The Shape of My Faith

Somewhere in between growing up in the church and becoming the woman I am today, I realized that the faith I inherited and the faith I experienced were not always the same thing.

Believing in God has never been the issue. I believe in God. I believe in miracles because I have witnessed things that defy explanation. I believe in healing because I have seen it happen. I believe in prophecy because life has presented me with moments too precise, too timely, and too meaningful for me to dismiss as coincidence.

Yet despite growing up immersed in Christianity, despite being surrounded by people whose lives revolved around ministry, I have never felt entirely at home within the boundaries of the faith tradition that raised me.

For years, I assumed the problem was me.

Maybe I wasn’t spiritual enough. Maybe I wasn’t faithful enough. Maybe everyone else understood something I didn’t. Maybe I was hell-bound. Because I believed so deeply that every sermon, every lesson, every warning seemed to carry the weight of eternity. I was constantly aware of all the ways I fell short, all the ways I questioned things I wasn’t supposed to question, all the ways I never seemed to fit the mold of what faith was supposed to look like.

I watched people speak in tongues and wondered why that experience never found me. I listened to testimonies filled with certainty while quietly carrying questions I rarely spoke aloud. As I got older, those questions still followed me. Not because my faith was weakening, but because my experiences kept refusing to fit neatly inside the explanations I had been given.

What surprised me most wasn’t discovering that I had questions. It was realizing how lonely those questions made me feel.

When everyone around you seems certain, uncertainty can feel like isolation.

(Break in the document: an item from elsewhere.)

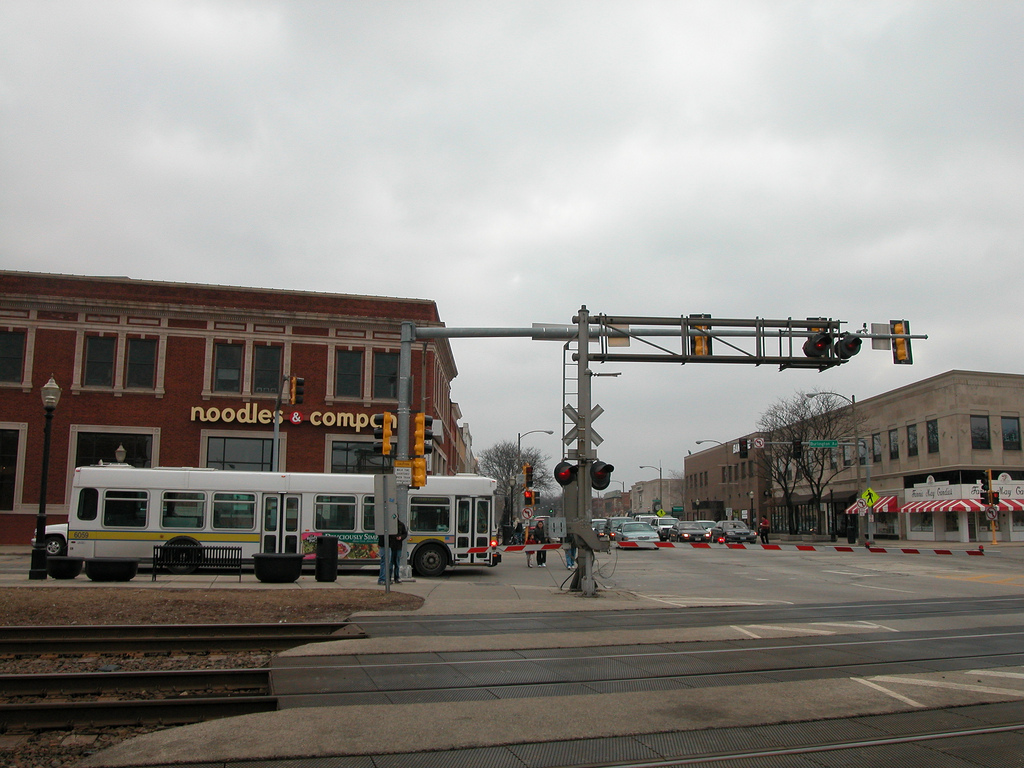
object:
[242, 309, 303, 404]
window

Even now, my husband approaches faith through scripture, theology, and study. Members of my family have spent their lives teaching, preaching, and interpreting faith. Our youngest son is trying to determine where he belongs spiritually. Everyone around me seems to be searching for a home. Meanwhile, I often feel like I’ve been standing in the doorway, unable to fully embrace one room while unwilling to abandon the house altogether.

Part of that struggle comes from the fact that I have never been able to separate what I’ve been taught from what I’ve witnessed. The explanations don’t always satisfy me. When something good happens, people praise God. When something bad happens, they blame the devil. I’ve heard that reasoning my entire life, yet it has never sat comfortably with me. If God is truly sovereign, if God is truly the source of all things, then why are we so quick to assign responsibility elsewhere whenever suffering enters the conversation? Why do we embrace complexity when discussing blessings but reduce hardship to a cosmic scapegoat?

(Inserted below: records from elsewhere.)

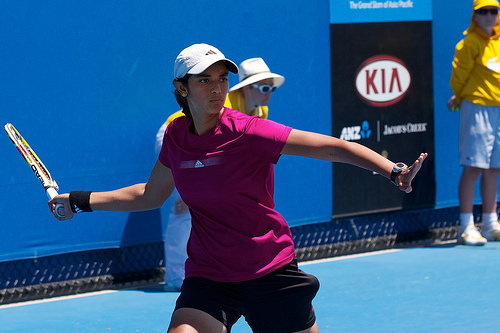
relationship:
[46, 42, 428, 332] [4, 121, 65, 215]
woman holding racket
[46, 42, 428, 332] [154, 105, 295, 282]
woman wearing shirt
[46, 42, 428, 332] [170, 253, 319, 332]
woman wearing shorts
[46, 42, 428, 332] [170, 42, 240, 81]
woman wearing cap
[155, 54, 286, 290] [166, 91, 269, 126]
man wearing shirt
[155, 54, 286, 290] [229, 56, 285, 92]
man wearing hat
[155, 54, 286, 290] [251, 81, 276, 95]
man wearing sunglasses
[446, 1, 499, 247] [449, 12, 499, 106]
man wearing sweatshirt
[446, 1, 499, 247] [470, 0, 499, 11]
man wearing cap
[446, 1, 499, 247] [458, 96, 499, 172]
man wearing shorts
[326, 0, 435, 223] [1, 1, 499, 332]
advertisement on wall of tennis court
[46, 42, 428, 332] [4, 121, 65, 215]
woman using racket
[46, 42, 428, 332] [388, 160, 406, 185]
woman wearing watch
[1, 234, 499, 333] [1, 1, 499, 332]
court inside of tennis court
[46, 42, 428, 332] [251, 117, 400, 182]
woman extending arm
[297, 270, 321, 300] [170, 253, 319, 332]
ball inside of shorts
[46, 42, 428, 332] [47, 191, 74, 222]
woman has right hand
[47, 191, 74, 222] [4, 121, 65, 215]
right hand holding racket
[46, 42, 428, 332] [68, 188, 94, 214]
woman wearing wristband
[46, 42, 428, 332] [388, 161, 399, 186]
woman has left wrist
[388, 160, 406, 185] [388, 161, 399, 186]
watch around left wrist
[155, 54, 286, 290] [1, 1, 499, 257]
man back to wall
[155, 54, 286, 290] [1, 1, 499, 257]
man standing close to wall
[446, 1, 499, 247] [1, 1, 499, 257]
man standing close to wall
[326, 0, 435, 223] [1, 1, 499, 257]
advertisement hanging on wall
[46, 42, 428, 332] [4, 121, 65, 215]
woman swinging racket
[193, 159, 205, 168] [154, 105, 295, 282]
triangle on front of shirt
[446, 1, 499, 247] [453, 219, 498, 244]
man wearing shoes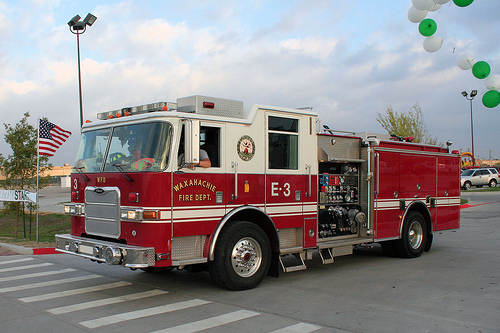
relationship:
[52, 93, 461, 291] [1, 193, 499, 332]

The older I get, the less interested I become in defending a position and the more interested I become in understanding reality. That search has led me to places that don’t fit neatly within the labels I was given. It has also forced me to admit something I spent years resisting: I don’t know what to call my faith anymore.

I’d like to tell you that admission feels less frightening than it once did. But that would be a lie. A bold-face lie.

The truth is, I still don’t know what to do with that realization.

I no longer feel compelled to force my experiences into a framework that doesn’t fully fit. I no longer feel obligated to pretend certainty where none exists. What I know is that I believe in God. I know that I have witnessed things I cannot explain. I know that truth matters to me more than belonging to a particular camp.

What I don’t know is whether the questions I’ve carried for years are evidence that my faith is growing or evidence that I’ve somehow gotten it wrong.

Some days, honesty feels liberating.

Other days, it feels terrifying.

Because no matter how many questions I have, there is still a little girl inside me who sat in church believing eternity hung in the balance. A little girl who learned that being wrong about God wasn’t just a mistake—it was a consequence.

Maybe that’s why these questions have stayed with me for so long.

Not because I’m trying to walk away from faith.

But because I’m still trying to understand it.